Even for the tiniest of labels nowadays, whether or not something could sell and cater to the needs of a specific target group has turned into the pivotal reason for releasing a record. Themis Pantelopoulos’ fledgling Triple Bath outfit take a different route, one which awards priority to the question of intrinsic value first and then throws the music out on the marketplace to test its economic potential. Keeping this in mind, “PING” is more than an album – it’s a mission statement.

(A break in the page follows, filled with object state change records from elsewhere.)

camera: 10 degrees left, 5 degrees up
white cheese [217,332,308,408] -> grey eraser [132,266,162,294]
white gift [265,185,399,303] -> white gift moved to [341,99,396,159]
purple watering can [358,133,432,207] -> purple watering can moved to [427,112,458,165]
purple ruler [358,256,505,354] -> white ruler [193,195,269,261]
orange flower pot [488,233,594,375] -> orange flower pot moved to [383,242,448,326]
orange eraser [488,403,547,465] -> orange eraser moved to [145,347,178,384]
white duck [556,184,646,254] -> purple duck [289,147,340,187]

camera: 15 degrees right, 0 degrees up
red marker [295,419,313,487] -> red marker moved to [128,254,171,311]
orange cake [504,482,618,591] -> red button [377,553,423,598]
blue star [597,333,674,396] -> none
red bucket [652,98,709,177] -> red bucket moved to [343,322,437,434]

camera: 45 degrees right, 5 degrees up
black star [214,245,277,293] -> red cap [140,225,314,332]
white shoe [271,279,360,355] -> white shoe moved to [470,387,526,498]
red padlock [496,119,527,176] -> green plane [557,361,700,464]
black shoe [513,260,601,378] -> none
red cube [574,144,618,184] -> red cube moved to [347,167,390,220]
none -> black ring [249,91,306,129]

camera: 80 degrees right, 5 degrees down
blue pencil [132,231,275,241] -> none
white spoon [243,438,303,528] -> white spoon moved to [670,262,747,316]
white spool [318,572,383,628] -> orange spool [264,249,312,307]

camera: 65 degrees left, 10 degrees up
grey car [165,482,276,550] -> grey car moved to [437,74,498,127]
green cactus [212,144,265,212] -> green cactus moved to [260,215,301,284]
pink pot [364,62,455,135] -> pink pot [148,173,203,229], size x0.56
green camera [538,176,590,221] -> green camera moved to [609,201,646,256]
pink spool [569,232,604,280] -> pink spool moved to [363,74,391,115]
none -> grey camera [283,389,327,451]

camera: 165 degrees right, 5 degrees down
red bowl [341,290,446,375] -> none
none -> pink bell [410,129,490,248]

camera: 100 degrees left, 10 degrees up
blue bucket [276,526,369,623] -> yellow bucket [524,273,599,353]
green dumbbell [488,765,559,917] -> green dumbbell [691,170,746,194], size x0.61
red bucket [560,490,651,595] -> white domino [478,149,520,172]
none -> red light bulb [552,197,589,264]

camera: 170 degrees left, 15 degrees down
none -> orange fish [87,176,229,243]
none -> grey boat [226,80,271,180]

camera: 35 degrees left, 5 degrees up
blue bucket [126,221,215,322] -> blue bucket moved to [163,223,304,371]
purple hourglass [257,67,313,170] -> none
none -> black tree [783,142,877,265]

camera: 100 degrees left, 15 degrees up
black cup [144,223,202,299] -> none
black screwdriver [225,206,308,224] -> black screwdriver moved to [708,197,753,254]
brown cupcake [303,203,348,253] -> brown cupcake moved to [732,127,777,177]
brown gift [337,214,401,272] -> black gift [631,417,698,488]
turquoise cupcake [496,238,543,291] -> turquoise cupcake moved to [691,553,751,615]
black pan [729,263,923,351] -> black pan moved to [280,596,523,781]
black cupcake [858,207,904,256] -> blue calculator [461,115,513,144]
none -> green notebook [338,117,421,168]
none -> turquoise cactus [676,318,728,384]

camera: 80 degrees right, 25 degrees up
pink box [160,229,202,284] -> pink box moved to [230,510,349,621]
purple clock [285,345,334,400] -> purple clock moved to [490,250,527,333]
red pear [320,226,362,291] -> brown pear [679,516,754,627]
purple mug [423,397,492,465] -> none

It is also a rare case of absolute rapport between an artist and his record company. Steve Burr has seventeen years of experience as a composer and performer to his credit and yet this is a debut both for the freshly hatched label and himself (disregarding a full-length from the MP3.com heydays). This points to a certain disregard for the usual ego-pleasures of seeing your name on a silver disc as well as to a preference of the concert situation over the studio. Most importantly, though, it reveals a desire of walking the way on his own and avoiding cheap compromises. There are definitely none of those to be found on “PING”. A three-part real-time studio-improvisation, it is a testimony of absoluteness, of clarity about one’s aims and of the will to realize a vision at all cost. For an entire hour, tortured frequencies clash and collide, dark atmospheres condense into claustrophobic clouds and the occasional corroded rhythm peals itself from combustible craters of acid distortions. Burr’s methods are those of an industrial artist, condensing various layers of noise into inwardly intricate and outwardly raw walls of aural mayhem, but his pieces move with a certain grace. Underneath the terror, there is always a flimsy film of breathy drones and the music regularly disassembles and drops back to this sphere of comfort to stock up on energy for a fresh assault. While the opening twenty minutes grant the listener few moments of rest, Burr is pleasantly close to the atmospheric early days of his personal heroes Tangerine Dream in “Part 2”, which sees the symbiosis of software synthesis with analogue equipment come to full fruition in a concise display of swelling and decongesting bass tones. It is only in the finale, however, that the album really cools off, with the hum of a faraway amp being the only sound surce for minutes. It is here that “PING” goes from being a well-executed experiment to something unique and haunting.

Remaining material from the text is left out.